Alle gleich zu behandeln heißt nicht notwendigerweise, dass alle die gleichen Chancen haben. Ich würde mir wünschen, dass die WST Stimmen wie Petrov mehr Gehör schenkt. Er schlägt vor, die Matchzeiten anzupassen. Darüber könnte man doch nachdenken. Die asiatischen Spieler*innen spielen ja sicherlich auch nicht zufällig gehäuft am Vormittag. Wenn man Matches eh gezielt zeitlich legt, warum dann nicht auch diese?

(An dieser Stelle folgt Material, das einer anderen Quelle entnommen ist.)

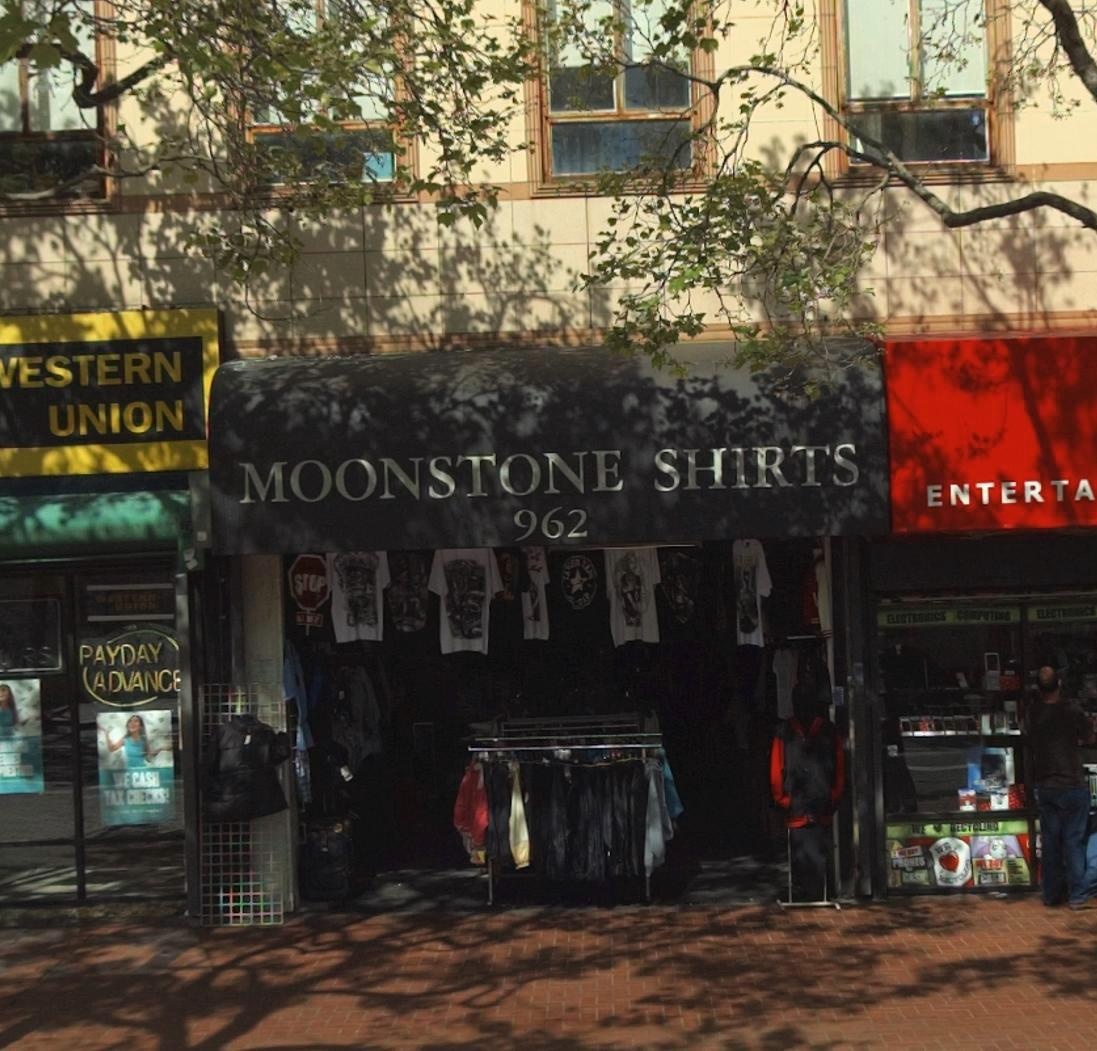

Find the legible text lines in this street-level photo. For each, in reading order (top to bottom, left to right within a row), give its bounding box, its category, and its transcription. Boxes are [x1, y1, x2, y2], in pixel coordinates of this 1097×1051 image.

[13, 344, 188, 396] BusinessName: ESTERN
[42, 392, 190, 442] BusinessName: UNION
[233, 435, 864, 509] BusinessName: MOONSTONE SHIRTS
[920, 472, 1097, 511] None: ENTERTA
[509, 504, 593, 548] StreetNumber: 962
[73, 633, 169, 671] None: PAYDAY
[89, 664, 177, 697] None: ADVANC
[108, 767, 163, 793] None: WE CASH
[99, 784, 174, 811] None: TAX CHECKS!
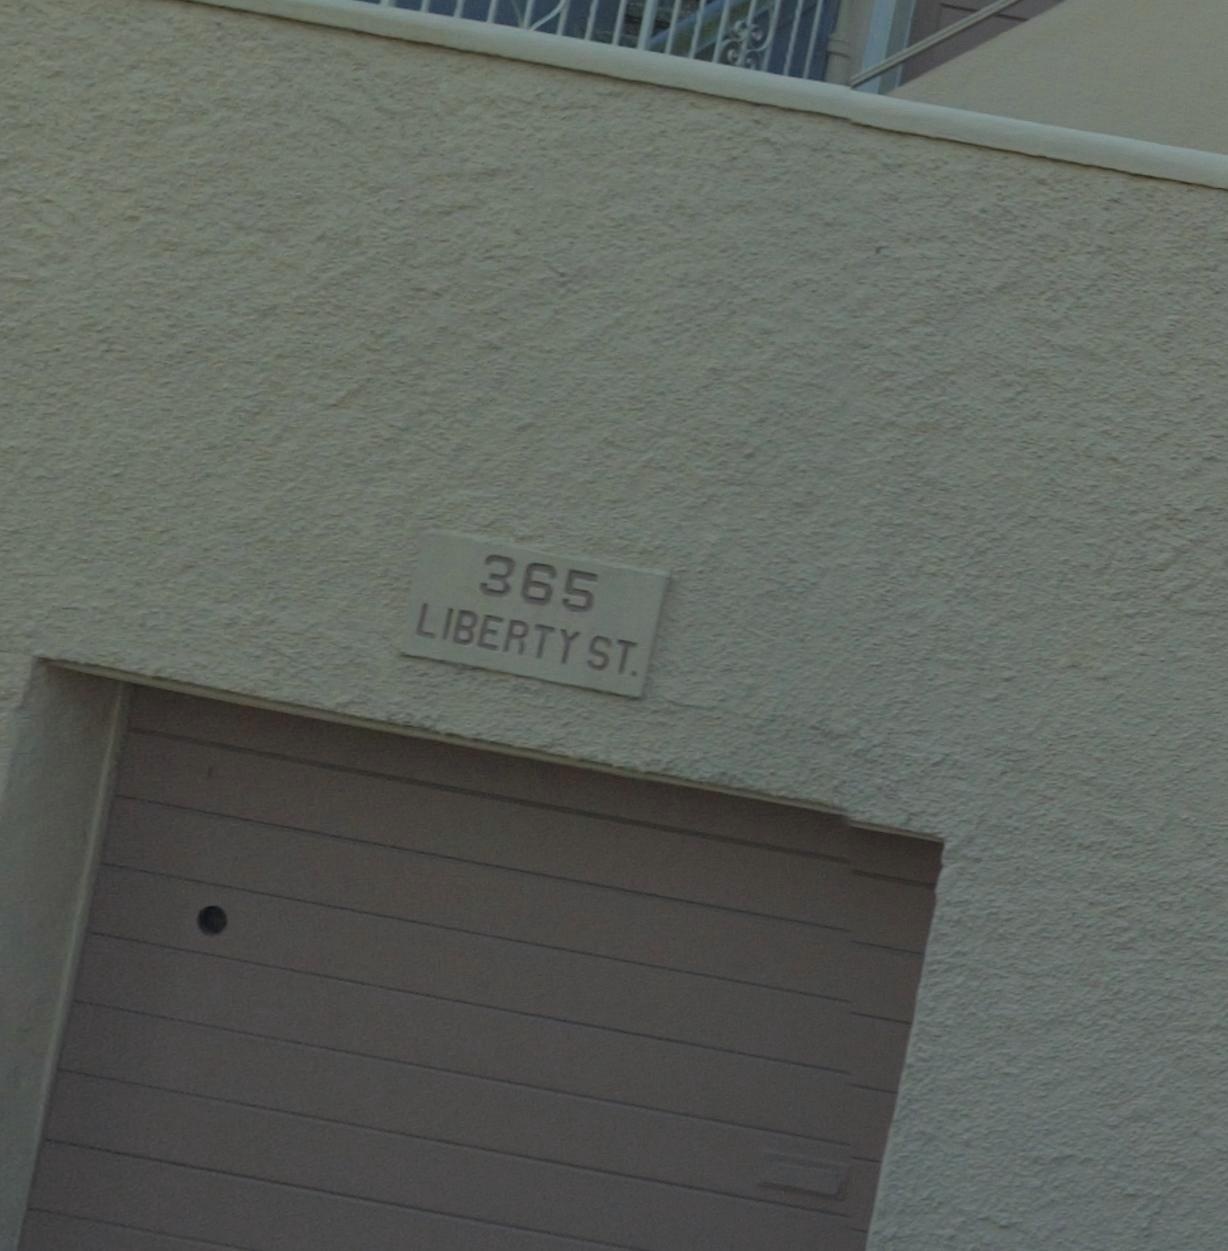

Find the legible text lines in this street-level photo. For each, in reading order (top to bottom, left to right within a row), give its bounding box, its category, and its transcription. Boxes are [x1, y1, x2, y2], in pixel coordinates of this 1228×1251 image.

Nachrücken auf die letzte Minute?
Zu dieser Problematik passt auch ein Beitrag, den Iulian Boiko am Freitag auf seinem Facebook-Account teilte:
Bei der Qualifikation zu den British Open musste Iulian Boiko ein kurzfristiges Angebot ausschlagen, für Asjad Iqbal einzuspringen. Er wurde erst wenige Stunden vor dem Spiel angerufen und hatte daher keine Chance mehr, rechtzeitig von Polen nach England anzureisen. Als Ronnie O’Sullivan vor ein paar Tagen für die Hauptrunde absagte, wurde Iulian nicht erneut gefragt, ob er einspringt, da er ja bereits abgesagt hatte. Das betraf nicht nur ihn, sondern auch ein paar britische Spieler, die ebenfalls nicht rechtzeitig zur Qualifikation anreisen konnten. Aber auch hier gilt: Alle Qualifikationen werden in Großbritannien gespielt. Bei kurzfristigen Absagen sind Spieler*innen, die nicht in Großbritannien wohnen, immer benachteiligt.
Auch die Profi-Frauen kämpfen mit diesen Herausforderungen. Baipat Siripaporn stand vorgestern noch für die International Championship in Sheffield am Tisch und spielt heute den ganzen Tag bei den UK Women’s Championship in Leeds.